[Stored data entries]
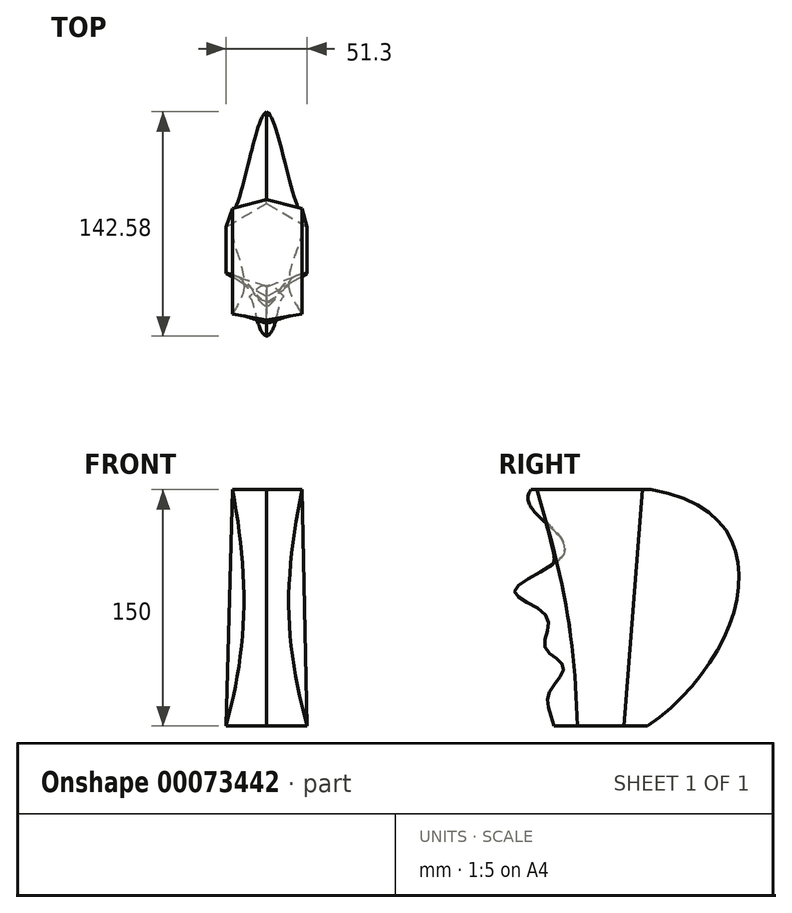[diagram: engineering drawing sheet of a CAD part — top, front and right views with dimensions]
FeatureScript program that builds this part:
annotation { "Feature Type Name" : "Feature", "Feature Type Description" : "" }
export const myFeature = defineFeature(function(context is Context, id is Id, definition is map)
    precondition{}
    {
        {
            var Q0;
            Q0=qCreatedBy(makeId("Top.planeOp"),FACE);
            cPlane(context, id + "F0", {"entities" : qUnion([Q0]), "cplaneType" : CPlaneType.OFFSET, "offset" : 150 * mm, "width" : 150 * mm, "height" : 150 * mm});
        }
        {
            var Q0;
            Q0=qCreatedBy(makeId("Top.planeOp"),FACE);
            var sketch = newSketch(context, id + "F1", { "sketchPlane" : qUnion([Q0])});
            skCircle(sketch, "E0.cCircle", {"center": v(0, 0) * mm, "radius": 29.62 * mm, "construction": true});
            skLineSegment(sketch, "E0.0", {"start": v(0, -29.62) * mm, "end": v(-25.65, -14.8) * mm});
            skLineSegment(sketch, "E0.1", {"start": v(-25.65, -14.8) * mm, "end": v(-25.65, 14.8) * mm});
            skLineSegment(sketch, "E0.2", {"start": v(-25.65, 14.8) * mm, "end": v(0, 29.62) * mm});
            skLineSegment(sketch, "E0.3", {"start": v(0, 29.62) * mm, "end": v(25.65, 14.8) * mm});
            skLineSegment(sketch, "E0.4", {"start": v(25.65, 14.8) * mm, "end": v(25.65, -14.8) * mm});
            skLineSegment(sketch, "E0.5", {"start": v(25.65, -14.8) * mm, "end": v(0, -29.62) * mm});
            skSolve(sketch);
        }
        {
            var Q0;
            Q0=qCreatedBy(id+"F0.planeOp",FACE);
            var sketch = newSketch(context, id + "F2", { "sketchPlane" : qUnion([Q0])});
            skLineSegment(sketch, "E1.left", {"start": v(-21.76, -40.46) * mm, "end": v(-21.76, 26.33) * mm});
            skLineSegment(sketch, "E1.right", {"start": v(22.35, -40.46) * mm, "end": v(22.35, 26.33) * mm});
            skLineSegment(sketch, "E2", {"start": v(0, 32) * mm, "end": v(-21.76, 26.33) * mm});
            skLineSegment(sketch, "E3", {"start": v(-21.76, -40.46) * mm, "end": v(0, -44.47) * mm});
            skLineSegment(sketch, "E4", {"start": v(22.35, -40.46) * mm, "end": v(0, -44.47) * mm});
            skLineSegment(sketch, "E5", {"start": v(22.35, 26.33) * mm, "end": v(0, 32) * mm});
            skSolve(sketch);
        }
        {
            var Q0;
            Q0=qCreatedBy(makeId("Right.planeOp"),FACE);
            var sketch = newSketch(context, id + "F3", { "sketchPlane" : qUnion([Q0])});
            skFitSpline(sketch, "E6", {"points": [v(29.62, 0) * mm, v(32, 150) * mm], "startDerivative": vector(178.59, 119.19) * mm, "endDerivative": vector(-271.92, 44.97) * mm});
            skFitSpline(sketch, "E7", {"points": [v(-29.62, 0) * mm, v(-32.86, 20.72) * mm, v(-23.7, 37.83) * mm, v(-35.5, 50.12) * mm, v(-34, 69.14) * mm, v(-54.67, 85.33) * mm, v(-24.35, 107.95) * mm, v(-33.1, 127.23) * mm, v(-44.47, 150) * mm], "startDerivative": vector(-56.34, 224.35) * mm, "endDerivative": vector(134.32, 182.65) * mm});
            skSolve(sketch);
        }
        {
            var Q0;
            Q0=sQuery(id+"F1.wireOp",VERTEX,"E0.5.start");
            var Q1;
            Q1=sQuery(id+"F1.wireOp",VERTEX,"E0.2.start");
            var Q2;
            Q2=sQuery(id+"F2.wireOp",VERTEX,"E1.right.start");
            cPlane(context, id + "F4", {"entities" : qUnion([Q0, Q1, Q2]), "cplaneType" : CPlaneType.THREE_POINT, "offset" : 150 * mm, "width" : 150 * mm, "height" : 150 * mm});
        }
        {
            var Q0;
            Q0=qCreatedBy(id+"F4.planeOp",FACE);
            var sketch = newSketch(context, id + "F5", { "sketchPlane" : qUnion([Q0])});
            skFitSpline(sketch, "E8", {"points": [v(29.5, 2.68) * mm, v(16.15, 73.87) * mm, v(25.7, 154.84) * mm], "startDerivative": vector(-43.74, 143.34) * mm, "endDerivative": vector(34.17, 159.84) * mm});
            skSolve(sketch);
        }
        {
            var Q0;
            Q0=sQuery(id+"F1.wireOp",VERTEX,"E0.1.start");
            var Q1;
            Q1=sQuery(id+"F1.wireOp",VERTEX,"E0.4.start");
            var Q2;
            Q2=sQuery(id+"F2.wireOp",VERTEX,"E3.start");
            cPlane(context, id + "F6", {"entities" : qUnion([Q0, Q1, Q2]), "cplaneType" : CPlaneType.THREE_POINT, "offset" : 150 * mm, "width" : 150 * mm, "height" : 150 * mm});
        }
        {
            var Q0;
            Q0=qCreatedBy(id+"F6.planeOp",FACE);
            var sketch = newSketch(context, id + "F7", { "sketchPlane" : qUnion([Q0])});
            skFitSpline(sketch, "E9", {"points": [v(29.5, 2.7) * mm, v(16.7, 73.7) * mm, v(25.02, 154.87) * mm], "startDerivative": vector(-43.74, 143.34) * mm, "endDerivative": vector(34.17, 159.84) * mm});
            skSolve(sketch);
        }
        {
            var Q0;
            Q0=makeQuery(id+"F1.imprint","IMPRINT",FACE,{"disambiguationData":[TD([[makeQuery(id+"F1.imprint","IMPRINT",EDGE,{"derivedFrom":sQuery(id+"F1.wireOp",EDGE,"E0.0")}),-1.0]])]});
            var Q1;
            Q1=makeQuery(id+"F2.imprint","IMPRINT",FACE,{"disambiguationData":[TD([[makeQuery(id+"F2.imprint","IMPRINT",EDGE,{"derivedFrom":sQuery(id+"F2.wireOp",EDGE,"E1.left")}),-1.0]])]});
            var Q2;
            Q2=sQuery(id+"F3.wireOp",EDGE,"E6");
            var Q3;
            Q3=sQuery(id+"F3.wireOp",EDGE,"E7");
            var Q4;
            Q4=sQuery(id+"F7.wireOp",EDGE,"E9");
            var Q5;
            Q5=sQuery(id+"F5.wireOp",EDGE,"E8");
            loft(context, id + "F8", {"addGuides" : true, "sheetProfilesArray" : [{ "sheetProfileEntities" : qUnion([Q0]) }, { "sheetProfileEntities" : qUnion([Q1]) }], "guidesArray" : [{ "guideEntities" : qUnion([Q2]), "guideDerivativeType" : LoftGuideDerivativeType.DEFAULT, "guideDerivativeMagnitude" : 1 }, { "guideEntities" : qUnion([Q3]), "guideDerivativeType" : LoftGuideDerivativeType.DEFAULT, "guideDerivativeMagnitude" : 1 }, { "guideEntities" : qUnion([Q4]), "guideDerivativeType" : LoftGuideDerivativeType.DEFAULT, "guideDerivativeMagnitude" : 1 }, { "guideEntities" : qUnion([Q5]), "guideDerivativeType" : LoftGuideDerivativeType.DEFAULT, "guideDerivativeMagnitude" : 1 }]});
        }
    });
---
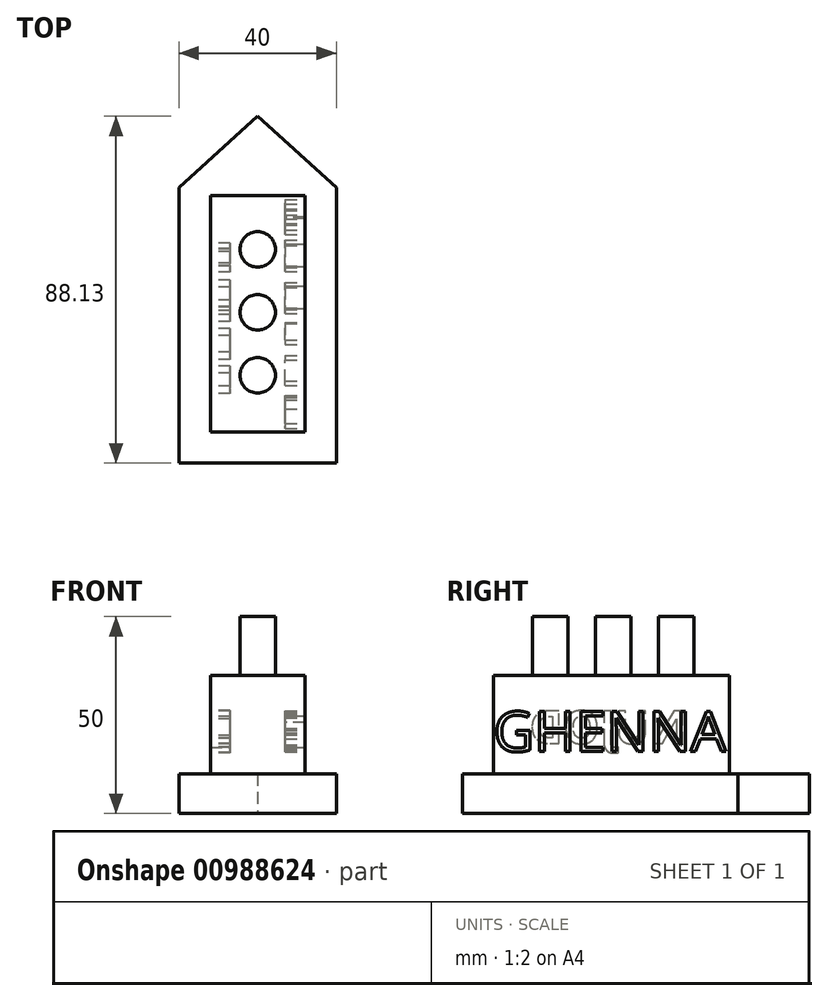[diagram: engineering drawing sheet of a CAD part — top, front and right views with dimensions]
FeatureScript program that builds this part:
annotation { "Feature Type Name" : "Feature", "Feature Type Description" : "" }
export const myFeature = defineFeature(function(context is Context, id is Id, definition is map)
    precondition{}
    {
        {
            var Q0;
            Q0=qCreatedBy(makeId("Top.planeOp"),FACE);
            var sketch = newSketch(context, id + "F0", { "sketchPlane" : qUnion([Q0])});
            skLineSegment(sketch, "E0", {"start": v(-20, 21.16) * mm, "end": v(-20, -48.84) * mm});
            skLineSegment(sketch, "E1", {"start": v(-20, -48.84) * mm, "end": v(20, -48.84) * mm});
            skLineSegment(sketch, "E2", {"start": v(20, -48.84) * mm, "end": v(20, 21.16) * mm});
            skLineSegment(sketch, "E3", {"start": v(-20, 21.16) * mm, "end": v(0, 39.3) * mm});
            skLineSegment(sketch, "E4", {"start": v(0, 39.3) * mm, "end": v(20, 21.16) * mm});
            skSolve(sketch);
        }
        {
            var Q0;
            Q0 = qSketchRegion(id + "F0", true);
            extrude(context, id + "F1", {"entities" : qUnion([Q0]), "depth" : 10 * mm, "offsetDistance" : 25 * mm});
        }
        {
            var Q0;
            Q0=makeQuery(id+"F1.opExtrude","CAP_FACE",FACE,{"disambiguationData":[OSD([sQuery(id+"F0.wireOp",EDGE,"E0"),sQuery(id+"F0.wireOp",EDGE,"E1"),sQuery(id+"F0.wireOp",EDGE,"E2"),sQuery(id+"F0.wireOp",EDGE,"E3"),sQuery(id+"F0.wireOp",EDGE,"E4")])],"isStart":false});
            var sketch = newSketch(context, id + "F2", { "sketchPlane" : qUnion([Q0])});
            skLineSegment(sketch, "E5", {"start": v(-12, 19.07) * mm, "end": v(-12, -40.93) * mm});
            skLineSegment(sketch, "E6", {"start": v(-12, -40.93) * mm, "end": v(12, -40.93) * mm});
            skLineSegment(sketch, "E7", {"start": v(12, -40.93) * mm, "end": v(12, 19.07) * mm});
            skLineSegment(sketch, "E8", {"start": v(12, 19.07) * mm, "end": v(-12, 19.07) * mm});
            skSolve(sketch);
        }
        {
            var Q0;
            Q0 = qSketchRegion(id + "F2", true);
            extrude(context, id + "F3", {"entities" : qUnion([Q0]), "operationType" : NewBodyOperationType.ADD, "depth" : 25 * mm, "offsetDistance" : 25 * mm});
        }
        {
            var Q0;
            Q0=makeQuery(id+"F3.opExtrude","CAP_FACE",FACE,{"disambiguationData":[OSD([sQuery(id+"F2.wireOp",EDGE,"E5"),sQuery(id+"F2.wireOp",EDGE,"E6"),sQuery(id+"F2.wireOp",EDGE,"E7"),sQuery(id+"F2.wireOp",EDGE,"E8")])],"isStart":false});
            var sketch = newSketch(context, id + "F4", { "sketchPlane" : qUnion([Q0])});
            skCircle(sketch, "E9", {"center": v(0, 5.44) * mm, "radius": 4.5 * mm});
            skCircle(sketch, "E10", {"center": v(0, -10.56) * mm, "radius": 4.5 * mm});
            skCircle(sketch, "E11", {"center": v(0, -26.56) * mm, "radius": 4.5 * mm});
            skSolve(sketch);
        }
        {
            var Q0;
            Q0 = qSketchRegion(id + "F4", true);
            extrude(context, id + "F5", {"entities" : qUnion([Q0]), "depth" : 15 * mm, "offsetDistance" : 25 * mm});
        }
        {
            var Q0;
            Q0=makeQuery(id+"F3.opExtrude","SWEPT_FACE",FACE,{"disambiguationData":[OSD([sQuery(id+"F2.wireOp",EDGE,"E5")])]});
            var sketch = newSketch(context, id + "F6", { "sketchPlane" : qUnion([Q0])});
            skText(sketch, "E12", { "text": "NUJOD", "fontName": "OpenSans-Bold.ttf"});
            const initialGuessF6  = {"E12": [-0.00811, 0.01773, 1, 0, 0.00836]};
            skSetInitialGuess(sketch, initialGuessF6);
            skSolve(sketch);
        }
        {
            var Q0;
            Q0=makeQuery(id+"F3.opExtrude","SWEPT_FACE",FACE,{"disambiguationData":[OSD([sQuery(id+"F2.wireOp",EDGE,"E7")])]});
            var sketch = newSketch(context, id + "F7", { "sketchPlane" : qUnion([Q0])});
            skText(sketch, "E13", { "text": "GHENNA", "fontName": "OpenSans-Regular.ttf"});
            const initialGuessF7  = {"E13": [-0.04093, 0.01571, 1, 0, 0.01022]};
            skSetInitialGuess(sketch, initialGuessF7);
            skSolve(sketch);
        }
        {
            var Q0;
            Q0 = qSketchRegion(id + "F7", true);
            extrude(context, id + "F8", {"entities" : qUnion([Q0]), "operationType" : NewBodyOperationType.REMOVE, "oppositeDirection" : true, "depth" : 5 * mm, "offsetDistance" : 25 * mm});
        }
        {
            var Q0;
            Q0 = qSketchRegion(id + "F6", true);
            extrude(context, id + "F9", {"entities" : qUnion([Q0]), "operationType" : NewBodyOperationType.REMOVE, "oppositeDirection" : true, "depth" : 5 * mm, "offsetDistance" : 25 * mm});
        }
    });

### Objective:
Which lines in the rows above contain the string "planeOp"? Collect every one of them.

### Exercise answer:
            Q0=qCreatedBy(makeId("Top.planeOp"),FACE);
            Q0=qCreatedBy(makeId("Top.planeOp"),FACE);
            Q0=qCreatedBy(id+"F0.planeOp",FACE);
            Q0=qCreatedBy(makeId("Right.planeOp"),FACE);
            Q0=qCreatedBy(id+"F4.planeOp",FACE);
            Q0=qCreatedBy(id+"F6.planeOp",FACE);
            Q0=qCreatedBy(makeId("Top.planeOp"),FACE);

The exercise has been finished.